The truth of Islam is clear, if people chose to not understand or to not believe, then that is their choice. Do not enter into petty, mindnumbing arguments with people who are not sincerely interested in seeking the Truth. Your job is to be knowledgeable enough to explain our beliefs with wisdom and reason. The rest is between them and Allah; and it is none of your business.
Interact with people, do not give lectures.
Do not constantly preach at people. Just be normal and live your life without concealing Islam. You will find unlimited opportunities to speak of Islam and the myriad ways that your life is uplifted by your faith and practice.
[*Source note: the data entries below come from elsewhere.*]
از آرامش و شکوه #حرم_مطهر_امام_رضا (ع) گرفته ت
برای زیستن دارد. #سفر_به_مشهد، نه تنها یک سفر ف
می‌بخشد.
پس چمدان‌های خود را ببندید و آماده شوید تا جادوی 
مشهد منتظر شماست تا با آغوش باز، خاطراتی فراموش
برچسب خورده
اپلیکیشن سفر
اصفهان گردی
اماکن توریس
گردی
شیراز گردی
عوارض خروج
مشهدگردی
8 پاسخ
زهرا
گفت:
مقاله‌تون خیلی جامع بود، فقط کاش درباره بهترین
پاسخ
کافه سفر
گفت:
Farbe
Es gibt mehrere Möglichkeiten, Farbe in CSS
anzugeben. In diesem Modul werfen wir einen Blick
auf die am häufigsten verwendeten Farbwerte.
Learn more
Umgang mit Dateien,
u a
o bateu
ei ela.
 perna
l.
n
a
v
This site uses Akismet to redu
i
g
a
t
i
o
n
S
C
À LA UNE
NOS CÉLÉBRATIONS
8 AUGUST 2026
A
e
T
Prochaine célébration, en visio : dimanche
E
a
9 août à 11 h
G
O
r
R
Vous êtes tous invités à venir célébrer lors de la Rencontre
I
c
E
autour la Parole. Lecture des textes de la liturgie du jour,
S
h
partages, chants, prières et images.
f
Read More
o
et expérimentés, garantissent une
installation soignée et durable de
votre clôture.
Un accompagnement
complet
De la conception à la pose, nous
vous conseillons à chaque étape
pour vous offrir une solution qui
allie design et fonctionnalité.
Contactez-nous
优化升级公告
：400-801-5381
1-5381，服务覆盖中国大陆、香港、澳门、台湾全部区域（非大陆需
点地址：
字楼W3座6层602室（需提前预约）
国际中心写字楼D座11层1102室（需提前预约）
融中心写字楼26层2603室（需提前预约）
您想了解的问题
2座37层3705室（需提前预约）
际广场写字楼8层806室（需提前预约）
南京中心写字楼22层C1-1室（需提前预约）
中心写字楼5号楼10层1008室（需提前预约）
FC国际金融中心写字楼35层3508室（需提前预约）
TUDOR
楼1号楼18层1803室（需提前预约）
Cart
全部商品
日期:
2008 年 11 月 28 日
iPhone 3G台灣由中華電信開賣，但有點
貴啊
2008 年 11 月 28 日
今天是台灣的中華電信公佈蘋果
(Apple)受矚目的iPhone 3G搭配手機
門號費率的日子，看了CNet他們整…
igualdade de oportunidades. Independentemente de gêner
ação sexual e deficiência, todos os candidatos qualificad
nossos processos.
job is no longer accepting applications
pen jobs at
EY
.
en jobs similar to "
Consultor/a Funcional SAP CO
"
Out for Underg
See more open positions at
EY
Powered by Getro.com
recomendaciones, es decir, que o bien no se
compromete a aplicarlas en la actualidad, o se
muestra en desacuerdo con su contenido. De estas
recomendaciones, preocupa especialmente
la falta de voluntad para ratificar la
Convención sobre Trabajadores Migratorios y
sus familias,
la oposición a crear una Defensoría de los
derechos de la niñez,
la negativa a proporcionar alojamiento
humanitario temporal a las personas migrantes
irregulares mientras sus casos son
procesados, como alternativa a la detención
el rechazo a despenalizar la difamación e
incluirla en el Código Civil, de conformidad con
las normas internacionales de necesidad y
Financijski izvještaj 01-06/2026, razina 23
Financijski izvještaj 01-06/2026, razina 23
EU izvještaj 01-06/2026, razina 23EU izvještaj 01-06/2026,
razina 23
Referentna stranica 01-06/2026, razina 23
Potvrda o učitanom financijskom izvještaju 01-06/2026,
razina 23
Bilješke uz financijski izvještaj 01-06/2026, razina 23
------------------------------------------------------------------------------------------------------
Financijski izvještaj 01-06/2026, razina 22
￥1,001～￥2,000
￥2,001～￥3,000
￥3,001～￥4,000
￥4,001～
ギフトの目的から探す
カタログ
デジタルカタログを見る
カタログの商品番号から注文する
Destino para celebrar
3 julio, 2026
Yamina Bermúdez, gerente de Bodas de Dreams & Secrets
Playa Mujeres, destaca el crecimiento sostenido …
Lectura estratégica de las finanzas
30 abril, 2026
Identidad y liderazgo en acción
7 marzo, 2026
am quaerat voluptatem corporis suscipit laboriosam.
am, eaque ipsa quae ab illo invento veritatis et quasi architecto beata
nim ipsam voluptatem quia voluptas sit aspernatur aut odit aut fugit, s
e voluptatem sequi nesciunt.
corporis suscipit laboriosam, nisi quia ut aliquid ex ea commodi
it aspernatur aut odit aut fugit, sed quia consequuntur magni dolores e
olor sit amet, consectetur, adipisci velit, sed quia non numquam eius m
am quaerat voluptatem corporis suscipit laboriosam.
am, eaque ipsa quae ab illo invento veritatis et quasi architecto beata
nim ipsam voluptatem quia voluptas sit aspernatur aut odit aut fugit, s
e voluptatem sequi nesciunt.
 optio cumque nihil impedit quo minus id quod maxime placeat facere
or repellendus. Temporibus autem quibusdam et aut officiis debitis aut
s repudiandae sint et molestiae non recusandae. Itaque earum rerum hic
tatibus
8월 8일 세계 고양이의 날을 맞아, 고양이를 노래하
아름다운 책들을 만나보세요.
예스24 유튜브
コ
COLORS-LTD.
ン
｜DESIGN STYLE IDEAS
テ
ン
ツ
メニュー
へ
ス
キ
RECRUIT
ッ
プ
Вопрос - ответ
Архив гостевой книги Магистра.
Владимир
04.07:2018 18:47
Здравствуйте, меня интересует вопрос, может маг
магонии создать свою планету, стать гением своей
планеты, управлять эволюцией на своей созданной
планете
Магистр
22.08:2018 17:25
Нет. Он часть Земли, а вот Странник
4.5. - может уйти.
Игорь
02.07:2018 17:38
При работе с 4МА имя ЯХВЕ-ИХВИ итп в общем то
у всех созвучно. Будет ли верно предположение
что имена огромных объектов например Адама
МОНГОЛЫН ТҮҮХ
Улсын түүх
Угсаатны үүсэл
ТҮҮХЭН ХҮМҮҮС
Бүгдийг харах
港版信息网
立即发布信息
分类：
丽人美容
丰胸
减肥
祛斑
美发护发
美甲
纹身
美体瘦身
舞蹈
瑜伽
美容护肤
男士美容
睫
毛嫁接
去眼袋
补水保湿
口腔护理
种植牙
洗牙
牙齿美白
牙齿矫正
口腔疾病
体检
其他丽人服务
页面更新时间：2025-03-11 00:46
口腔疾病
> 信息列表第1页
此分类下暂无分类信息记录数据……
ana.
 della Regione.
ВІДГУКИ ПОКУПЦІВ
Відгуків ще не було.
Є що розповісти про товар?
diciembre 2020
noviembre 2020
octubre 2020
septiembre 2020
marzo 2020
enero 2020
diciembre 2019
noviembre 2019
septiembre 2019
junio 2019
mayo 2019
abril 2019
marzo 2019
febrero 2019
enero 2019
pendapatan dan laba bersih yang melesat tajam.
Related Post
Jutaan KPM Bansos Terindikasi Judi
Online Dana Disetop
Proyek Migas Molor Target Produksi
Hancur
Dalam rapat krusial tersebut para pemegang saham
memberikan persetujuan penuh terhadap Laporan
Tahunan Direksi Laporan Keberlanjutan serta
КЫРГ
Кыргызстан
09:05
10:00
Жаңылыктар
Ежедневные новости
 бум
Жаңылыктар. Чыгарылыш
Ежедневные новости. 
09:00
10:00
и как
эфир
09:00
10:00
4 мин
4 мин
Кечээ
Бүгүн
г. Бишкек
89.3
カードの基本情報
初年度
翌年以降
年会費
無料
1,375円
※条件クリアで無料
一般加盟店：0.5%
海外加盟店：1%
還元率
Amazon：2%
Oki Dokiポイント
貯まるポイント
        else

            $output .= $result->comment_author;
Be well groomed, presentable and articulate. Dress Islamically, while still looking like you belong in this decade.
Picture this. A group of non-Muslims have a dispute. A muslim walks into the room. The non-Muslims turn to the Muslim for arbitration knowing that they will receive a just, honest and wise solution. Because that is what Muslims can be relied upon for.
Alhamdulillah, our task would be complete.
"There is no compulsion in religion. The right direction is henceforth distinct from error. And he who rejecteth false deities and believeth in Allah hath grasped a firm handhold which will never break. Allah is hearer, Knower." Quran 2:256
The Prophet Muhammad, Peace be upon him, said, "The dearest of you to me and the closest of you to me on the Day of Judgement will be those who are best behaved.
And the most offensive to me and the farthest from me on the Day of Judgement will be the most boring and the most rhetorical."